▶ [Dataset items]

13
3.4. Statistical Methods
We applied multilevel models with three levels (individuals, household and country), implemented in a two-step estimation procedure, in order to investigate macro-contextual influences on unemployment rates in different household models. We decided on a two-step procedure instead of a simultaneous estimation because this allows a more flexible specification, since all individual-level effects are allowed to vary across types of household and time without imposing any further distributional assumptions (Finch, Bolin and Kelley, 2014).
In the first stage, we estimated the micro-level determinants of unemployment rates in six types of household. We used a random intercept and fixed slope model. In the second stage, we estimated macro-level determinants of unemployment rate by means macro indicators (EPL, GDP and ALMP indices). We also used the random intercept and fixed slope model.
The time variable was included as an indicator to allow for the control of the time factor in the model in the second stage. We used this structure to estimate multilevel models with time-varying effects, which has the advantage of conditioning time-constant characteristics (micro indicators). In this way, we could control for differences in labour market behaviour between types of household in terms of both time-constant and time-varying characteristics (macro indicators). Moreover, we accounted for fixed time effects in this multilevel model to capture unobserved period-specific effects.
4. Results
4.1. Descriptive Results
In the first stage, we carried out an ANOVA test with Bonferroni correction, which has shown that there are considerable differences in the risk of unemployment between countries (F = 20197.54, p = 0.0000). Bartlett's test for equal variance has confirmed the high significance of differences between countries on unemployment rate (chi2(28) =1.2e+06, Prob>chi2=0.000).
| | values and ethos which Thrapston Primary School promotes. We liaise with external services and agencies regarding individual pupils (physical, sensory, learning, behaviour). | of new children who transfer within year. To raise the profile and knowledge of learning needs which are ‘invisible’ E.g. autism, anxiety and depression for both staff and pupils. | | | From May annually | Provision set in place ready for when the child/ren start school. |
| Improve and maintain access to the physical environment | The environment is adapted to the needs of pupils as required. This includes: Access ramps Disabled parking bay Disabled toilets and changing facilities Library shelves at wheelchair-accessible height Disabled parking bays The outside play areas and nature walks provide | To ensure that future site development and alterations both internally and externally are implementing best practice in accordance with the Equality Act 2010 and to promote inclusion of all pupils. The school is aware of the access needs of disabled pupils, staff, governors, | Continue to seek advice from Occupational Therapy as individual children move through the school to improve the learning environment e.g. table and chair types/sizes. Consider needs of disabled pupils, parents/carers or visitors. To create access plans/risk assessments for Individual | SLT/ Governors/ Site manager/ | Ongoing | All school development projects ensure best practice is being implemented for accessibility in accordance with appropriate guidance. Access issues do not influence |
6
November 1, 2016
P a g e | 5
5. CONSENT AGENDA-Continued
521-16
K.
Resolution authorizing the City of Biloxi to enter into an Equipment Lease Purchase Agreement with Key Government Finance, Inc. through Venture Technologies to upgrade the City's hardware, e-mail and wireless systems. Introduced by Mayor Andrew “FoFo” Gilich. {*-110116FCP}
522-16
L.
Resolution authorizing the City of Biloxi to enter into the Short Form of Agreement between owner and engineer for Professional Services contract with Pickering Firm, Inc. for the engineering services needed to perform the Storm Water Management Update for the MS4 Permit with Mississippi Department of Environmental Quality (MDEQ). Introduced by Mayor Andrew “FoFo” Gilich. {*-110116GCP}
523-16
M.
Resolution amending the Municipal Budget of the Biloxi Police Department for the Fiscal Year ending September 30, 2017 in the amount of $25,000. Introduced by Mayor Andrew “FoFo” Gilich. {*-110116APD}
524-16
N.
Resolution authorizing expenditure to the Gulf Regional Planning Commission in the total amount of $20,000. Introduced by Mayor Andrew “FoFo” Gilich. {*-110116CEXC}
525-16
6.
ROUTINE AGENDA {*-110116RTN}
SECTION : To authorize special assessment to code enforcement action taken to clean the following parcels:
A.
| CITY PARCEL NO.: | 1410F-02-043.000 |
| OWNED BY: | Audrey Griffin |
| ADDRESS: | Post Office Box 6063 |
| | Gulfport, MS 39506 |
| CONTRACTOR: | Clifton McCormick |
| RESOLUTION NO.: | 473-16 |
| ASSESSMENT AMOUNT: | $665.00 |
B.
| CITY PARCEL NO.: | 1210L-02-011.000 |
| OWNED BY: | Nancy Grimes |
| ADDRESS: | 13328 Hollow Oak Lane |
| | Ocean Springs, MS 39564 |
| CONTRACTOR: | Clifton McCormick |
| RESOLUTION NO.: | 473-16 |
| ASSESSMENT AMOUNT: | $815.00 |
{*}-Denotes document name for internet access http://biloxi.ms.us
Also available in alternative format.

▶ [WHAT YOU WILL DO]
What are the lines, exactly as written above, from the line with "5. CONSENT AGENDA-Continued" to the line with "Resolution authorizing expenditure", both included? Output only those.

▶ [ANSWER FOR THE TASK]
5. CONSENT AGENDA-Continued
521-16
K.
Resolution authorizing the City of Biloxi to enter into an Equipment Lease Purchase Agreement with Key Government Finance, Inc. through Venture Technologies to upgrade the City's hardware, e-mail and wireless systems. Introduced by Mayor Andrew “FoFo” Gilich. {*-110116FCP}
522-16
L.
Resolution authorizing the City of Biloxi to enter into the Short Form of Agreement between owner and engineer for Professional Services contract with Pickering Firm, Inc. for the engineering services needed to perform the Storm Water Management Update for the MS4 Permit with Mississippi Department of Environmental Quality (MDEQ). Introduced by Mayor Andrew “FoFo” Gilich. {*-110116GCP}
523-16
M.
Resolution amending the Municipal Budget of the Biloxi Police Department for the Fiscal Year ending September 30, 2017 in the amount of $25,000. Introduced by Mayor Andrew “FoFo” Gilich. {*-110116APD}
524-16
N.
Resolution authorizing expenditure to the Gulf Regional Planning Commission in the total amount of $20,000. Introduced by Mayor Andrew “FoFo” Gilich. {*-110116CEXC}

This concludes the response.